Some of you may have been wondering why my, ahem, post volume has been reduced. It is not because I have nothing to say. It’s because I haven’t quite had enough energy to say it. Allow me to digress… I have always enjoyed long distance driving. Even when I was flying 100,000+ miles a year for business travel, I loved to get behind the wheel and hit the open road. Seeing a land yacht (as pictured above) didn’t even cause that much grief (though I did feign calling in of air strikes).
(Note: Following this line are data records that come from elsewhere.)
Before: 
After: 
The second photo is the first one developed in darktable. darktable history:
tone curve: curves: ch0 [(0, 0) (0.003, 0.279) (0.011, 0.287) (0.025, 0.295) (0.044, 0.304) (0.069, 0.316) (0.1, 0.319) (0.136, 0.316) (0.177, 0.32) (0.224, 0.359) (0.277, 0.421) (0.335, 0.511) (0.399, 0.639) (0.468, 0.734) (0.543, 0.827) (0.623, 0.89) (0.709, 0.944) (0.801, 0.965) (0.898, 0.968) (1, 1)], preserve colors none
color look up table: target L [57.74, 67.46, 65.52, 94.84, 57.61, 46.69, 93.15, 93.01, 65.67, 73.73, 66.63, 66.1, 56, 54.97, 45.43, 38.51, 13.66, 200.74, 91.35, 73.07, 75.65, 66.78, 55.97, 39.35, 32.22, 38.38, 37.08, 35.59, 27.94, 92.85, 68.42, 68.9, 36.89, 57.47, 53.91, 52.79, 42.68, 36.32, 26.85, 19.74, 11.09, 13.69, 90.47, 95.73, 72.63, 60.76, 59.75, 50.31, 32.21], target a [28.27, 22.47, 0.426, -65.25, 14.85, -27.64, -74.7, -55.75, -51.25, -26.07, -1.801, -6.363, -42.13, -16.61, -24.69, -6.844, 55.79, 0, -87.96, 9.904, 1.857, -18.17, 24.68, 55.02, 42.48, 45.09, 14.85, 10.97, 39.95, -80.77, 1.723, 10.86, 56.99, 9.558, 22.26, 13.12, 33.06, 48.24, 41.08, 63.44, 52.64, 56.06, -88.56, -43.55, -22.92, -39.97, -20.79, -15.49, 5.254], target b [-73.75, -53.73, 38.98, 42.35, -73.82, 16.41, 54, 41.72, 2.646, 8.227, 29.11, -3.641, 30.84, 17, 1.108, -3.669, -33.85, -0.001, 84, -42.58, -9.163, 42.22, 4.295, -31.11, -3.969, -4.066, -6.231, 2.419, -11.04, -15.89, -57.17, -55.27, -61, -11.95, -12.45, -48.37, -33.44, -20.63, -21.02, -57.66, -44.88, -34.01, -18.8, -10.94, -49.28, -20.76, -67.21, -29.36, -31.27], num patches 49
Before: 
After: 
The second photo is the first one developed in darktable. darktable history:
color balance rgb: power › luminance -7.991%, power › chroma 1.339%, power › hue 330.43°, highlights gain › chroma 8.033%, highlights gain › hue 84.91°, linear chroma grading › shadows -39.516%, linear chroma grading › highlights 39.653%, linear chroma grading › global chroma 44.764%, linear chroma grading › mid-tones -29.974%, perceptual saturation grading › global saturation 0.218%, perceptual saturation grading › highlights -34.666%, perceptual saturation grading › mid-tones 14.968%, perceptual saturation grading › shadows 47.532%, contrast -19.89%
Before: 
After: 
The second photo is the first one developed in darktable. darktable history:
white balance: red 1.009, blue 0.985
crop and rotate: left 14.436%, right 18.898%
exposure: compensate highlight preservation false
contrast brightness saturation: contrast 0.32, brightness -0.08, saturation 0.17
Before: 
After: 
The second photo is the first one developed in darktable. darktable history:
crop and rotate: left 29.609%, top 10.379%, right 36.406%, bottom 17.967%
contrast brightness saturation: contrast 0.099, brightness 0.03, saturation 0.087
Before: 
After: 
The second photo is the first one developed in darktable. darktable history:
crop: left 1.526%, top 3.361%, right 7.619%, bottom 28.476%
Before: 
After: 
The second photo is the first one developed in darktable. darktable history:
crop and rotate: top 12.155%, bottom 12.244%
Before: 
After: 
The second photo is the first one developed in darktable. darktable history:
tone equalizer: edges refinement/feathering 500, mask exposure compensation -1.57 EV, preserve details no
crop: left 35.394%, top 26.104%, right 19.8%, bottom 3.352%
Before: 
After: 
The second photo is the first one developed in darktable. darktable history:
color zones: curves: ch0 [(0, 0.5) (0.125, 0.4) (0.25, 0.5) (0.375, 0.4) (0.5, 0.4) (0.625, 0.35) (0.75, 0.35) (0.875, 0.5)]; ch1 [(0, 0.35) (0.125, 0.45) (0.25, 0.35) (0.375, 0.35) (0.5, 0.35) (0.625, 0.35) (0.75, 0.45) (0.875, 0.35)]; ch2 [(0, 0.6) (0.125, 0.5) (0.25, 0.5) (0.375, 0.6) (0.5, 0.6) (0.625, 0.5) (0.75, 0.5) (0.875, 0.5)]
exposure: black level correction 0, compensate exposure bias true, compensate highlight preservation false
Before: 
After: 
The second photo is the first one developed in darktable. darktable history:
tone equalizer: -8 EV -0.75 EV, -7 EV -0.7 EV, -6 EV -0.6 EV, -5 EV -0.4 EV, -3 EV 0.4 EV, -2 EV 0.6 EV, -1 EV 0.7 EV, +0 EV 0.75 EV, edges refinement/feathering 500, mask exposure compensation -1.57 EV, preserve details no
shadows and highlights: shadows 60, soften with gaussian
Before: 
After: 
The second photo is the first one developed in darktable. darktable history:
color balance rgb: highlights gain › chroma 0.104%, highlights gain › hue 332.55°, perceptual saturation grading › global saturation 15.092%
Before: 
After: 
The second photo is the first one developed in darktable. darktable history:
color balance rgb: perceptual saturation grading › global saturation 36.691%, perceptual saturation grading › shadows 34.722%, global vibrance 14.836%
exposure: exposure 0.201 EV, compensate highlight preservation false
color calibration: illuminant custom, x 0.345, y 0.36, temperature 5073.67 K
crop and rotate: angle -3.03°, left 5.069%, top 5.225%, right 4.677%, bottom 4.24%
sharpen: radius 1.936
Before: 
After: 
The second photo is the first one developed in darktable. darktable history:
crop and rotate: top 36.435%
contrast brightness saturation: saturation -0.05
It would not be uncommon for me to log 12, 13 or 14 hours solo. In my twisted youth, I’d even gladly tackle the nearly 24 hour drive to Vegas with a friend. Age and decay have added some restrictions.
Back when I was 17 I was involved in a bit of a car wreck. Spent some time in the hospital in traction and managed to max out the culprit’s insurance in a few weeks. Fast forward nearly 30 years and that damage is still jacking with me. I’ve managed to develop neuropathy, which none of the doctors can figure out a source for. But I’ve also developed a few herniated cervical discs, osteoarthritis and facet joint pain. I didn’t even know I *had* facet joints. I had stopped taking my pain meds and discovered all the excruciating damage that I was masking. Ugh. Now I’m seeing a pain management specialist and he is treating me without opiates, which is very cool. I’m not nearly as tired all the time, my skin doesn’t itch and I am generally in a better mood. He is treating me with medial branch blocks and subsequent neurotomy. I’m being a patient patient.
The down side is that driving in the way I have all my life is officially off the table. No more wake up in Houston and go to sleep in Atlanta stints for me. I’m shuddering to think that I’ll have to drive… normally.